Por José Nazal*
Início da década de 1970 do século passado, Edmond Darwich assumiu o governo do município de Ilhéus depois de vencer a Gilberto Fialho na eleição. Era o tempo do bipartidarismo, com a Aliança Renovadora Nacional (Arena) e o Movimento Democrático Brasileiro (MDB), e ele governou com apertada maioria na Câmara Municipal.
No Legislativo, palco de acaloradas discussões em busca da defesa do melhor para a cidade, em uma das sessões, o vereador Manoel Paulino de Oliveira, popularmente conhecido como Maneca do Caixão (dono da funerária mais luxuosa da cidade), apresentou um requerimento sugerindo que fosse construído um muro no Cemitério São João Batista – no antigo Distrito de São João da Barra do Pontal, muito antes de ser bairro –, pois estavam ocorrendo ações de vândalos danificando túmulos, inclusive, com roubo de metal dos ornamentos.
Maneca sempre discursava com veemência, mais ainda se no dia tivesse esquentado os dentes com uma boa pinga, esfriando-os depois com umas cervejas durante o almoço.
No grande expediente, após a apresentação da proposta, o professor e vereador Cláudio Silveira, que já estava inscrito para falar, mudou seu discurso e foi frontalmente contra a proposta de Maneca, alegando que o recurso público a ser gasto na construção do muro seria melhor aplicado na reforma de, pelo menos, dois colégios, com melhores condições para os alunos.
Pronto. Bastou o contraditório para que os ânimos fervessem. E tome-lhe réplica, tréplica… Enfim, um desacordo completo! Foi aí, no ponto mais alto da discussão, em que os dois falavam ao mesmo tempo, defendendo suas posições, que o vereador Jocelim Macêdo fez sua intervenção:
– Caros colegas, meus nobres edis, vossas excelências permitam-me um aparte –, disse com voz firme e forte (naquele tempo não tinha sonorização nas sessões) –.
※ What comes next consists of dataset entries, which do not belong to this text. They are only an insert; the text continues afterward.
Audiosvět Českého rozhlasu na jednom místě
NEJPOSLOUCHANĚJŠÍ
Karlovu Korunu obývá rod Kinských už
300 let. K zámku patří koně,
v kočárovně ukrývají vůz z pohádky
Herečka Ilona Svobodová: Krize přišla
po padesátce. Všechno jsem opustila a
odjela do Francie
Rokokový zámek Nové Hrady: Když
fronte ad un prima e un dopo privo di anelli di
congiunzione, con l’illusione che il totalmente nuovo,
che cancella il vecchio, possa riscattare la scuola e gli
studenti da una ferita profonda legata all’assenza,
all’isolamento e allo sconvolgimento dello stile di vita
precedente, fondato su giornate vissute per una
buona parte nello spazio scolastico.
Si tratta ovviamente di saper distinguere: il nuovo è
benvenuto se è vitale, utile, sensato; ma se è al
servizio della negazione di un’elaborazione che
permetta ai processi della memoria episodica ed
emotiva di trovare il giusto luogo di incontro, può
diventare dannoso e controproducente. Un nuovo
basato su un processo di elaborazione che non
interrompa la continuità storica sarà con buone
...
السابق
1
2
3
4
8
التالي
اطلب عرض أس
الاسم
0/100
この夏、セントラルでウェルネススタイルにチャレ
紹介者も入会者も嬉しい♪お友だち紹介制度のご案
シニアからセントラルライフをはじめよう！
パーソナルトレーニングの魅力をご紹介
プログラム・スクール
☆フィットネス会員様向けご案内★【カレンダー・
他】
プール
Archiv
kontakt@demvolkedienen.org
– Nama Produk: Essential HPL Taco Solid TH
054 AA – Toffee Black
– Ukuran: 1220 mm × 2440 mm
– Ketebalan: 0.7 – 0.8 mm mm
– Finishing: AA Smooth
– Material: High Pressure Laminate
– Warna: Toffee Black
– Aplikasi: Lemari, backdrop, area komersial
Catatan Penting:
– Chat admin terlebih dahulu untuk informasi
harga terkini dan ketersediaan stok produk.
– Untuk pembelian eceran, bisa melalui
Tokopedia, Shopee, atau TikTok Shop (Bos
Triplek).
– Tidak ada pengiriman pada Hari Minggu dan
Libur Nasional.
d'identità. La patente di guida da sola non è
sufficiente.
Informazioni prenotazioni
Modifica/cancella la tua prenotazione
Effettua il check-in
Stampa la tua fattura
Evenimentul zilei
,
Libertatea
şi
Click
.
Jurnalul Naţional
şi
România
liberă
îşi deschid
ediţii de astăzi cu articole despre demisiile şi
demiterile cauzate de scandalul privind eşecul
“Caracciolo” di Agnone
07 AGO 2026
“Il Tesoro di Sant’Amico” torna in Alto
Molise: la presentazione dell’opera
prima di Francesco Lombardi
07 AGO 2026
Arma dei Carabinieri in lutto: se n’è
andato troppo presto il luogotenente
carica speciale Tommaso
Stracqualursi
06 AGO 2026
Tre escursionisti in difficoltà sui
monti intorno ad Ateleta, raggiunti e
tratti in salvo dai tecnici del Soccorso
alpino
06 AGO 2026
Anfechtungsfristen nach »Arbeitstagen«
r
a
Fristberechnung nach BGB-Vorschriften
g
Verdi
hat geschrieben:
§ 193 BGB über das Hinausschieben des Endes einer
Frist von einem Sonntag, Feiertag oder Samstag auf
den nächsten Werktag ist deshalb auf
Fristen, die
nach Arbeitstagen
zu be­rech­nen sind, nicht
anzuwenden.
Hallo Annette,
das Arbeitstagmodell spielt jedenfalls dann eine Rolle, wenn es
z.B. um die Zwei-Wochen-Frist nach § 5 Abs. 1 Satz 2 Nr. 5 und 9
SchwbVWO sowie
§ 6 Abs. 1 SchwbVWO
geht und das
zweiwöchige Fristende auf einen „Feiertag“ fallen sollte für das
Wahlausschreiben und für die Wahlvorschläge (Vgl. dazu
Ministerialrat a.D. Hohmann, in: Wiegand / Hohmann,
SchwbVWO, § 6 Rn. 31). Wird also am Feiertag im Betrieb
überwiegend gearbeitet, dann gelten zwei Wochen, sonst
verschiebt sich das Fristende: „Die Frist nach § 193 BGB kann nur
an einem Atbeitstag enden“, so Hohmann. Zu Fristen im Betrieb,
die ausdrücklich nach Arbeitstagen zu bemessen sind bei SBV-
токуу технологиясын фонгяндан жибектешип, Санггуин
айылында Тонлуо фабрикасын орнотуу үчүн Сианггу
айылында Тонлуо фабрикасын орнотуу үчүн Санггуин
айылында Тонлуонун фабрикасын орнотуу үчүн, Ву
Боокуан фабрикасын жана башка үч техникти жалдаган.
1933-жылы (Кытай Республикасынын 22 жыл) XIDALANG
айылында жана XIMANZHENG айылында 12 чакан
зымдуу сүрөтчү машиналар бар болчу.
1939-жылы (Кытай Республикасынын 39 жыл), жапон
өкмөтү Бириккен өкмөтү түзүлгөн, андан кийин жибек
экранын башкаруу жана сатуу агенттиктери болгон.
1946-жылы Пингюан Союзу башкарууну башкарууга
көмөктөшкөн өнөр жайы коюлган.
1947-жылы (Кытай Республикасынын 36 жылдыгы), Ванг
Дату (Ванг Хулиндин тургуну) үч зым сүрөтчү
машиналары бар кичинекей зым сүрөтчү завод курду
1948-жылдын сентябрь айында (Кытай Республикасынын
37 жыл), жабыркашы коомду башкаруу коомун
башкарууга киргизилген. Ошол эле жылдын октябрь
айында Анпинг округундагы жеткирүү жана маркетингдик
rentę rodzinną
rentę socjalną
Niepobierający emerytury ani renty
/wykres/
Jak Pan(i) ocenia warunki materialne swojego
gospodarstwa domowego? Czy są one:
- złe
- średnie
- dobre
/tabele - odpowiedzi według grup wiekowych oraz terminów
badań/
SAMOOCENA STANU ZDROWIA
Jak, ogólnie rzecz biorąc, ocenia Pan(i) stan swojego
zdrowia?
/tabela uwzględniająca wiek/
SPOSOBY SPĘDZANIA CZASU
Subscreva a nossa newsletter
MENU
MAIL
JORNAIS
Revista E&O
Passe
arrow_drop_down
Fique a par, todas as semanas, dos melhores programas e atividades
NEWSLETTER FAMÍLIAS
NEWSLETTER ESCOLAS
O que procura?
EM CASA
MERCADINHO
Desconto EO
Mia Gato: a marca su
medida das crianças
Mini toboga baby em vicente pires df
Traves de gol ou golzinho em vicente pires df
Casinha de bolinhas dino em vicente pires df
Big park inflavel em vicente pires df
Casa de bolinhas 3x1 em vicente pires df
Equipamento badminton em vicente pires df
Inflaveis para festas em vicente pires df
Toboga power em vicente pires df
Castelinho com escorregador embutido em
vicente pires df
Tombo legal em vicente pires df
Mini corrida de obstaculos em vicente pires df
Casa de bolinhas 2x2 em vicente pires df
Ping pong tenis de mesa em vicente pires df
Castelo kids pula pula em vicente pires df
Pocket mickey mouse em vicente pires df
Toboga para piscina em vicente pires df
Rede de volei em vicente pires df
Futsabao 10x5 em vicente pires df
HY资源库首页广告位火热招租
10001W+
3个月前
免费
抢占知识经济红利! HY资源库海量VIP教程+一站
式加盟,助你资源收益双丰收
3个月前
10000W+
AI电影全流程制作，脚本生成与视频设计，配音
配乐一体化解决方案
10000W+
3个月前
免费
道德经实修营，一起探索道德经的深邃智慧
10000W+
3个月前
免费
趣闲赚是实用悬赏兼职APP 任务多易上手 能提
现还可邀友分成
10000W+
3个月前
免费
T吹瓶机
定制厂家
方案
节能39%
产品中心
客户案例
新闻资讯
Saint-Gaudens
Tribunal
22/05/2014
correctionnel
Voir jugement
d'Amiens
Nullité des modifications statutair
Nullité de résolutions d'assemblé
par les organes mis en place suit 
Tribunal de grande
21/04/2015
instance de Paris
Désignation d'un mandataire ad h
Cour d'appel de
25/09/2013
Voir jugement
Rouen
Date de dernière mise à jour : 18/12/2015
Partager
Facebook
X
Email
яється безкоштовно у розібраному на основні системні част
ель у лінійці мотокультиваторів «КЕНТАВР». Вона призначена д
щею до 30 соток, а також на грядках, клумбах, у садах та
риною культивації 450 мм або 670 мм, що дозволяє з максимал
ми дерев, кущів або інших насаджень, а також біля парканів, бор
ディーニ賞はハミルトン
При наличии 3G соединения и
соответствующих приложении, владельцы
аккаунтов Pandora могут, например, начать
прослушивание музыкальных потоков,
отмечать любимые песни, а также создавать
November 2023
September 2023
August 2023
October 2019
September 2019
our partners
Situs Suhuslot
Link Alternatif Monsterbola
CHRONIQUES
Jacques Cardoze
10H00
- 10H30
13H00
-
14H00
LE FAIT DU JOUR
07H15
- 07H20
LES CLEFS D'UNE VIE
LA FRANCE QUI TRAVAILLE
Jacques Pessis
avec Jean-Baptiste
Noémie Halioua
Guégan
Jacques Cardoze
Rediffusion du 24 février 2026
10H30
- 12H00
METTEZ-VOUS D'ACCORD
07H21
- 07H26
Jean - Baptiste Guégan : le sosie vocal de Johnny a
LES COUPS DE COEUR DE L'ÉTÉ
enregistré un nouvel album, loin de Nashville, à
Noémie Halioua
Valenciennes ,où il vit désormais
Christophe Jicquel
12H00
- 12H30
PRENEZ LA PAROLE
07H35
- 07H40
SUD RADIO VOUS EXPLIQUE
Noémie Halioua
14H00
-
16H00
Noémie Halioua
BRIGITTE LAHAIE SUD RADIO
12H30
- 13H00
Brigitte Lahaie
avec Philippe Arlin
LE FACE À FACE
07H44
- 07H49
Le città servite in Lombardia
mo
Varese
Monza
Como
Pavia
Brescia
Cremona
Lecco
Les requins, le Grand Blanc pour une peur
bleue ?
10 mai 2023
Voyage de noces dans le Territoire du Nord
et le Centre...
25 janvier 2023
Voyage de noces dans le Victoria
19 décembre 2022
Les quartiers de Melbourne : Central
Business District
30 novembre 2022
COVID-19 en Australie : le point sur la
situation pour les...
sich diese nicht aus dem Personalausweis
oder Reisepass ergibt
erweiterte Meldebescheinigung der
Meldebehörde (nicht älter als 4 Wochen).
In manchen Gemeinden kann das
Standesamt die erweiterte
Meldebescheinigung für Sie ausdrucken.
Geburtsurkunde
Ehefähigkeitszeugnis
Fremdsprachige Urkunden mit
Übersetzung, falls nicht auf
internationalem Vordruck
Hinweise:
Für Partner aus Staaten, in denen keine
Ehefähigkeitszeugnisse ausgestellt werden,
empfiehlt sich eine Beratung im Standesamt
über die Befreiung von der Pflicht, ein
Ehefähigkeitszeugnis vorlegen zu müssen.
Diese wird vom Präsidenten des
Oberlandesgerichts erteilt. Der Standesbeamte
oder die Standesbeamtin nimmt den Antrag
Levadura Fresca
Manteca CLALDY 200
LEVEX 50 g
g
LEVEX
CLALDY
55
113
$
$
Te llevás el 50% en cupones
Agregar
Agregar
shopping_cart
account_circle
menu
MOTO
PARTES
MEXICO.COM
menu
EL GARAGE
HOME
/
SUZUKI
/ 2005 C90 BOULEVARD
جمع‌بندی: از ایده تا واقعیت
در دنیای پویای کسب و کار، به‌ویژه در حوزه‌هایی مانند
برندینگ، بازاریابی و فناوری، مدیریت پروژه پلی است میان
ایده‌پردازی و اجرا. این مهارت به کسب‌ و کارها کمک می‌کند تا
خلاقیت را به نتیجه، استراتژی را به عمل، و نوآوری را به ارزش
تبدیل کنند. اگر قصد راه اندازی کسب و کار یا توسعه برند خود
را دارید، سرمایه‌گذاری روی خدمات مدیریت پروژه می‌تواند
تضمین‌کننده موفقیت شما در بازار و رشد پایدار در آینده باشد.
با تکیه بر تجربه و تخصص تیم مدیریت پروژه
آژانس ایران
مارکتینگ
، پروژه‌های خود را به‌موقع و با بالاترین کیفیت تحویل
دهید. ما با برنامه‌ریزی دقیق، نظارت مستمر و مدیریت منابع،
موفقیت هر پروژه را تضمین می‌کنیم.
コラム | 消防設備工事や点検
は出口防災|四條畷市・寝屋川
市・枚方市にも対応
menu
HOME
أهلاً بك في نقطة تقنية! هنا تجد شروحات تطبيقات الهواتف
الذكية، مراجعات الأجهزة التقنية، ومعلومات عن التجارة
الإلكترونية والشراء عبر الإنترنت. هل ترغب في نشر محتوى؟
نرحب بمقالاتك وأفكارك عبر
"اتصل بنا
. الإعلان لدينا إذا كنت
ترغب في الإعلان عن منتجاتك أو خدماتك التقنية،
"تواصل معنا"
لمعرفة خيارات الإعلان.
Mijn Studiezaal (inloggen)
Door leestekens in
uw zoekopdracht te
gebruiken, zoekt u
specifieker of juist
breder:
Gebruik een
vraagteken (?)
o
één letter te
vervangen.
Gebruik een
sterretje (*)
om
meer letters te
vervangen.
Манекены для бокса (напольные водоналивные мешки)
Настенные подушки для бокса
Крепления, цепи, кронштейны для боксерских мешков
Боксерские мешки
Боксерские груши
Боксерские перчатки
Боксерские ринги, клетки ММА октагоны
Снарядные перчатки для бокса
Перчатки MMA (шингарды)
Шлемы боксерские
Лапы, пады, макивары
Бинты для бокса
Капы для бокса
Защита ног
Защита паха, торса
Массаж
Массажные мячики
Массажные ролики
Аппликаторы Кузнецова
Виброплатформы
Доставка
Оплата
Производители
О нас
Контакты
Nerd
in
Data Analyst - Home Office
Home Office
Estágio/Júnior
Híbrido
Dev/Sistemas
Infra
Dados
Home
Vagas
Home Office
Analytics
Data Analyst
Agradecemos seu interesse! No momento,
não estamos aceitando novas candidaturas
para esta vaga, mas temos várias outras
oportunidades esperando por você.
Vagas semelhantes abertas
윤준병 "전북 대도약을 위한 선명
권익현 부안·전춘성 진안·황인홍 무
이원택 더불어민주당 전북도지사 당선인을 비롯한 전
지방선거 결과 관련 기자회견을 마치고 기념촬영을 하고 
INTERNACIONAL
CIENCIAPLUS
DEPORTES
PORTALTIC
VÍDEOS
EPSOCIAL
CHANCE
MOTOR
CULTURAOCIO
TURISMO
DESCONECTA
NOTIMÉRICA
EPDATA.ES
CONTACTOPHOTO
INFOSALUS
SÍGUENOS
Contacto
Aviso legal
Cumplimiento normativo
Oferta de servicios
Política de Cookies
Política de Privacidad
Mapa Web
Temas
Em respeito ao colega, de pronto os dois permitiram e pediram a fala. Do alto de sua experiência de vida, Jocelim fez sua intervenção, inicialmente saudando os companheiros:
– Meus queridos amigos e colegas de legislativo, obrigado por me permitirem intervir, com o único e exclusivo intuito de resolver essa questão. A você, meu amigo Maneca, tenho a dizer que nossa amizade não é apenas dentro dessa casa legislativa. Nossa amizade remonta há muitos anos e vem sendo confirmada pelos nossos encontros diários, especialmente nas mesas dos bares que frequentamos, de segunda a domingo, um dia no Bar Atlântico, do nosso amigo Manolo Barral; ou no Barril, onde Maynard serve o chopp mais gelado da Bahia; no Pif-Paf de Turquinho; com João Nepomuceno Filho, o nosso Garangau; nos Bancários, para comer o caranguejo do João; sem falar em tantos outros pontos que juntos frequentamos. Desta forma, em nome dessa nossa amizade, me sinto à vontade para sugerir que abra mão do seu projeto e apoie o do vereador Cláudio Silveira. Ao vereador Cláudio, que conheço menos do que Maneca, mas tenho certeza de que, sendo filho do grande cidadão João Rodrigues Silveira, jamais se negará a permitir que os dois assinem juntos esse requerimento. A você, querido Maneca, além desse pedido que faço em nome de nossa amizade, ofereço ainda um argumento na tentativa de convencê-lo da minha proposta: vale mais a pena usar os recursos para as reformas das escolas do que para fazer o muro do cemitério. O cemitério não precisa de muro porque quem está dentro não pode sair e quem está fora não quer entrar! – concluiu.
Rindo muito, Maneca do Caixão concordou.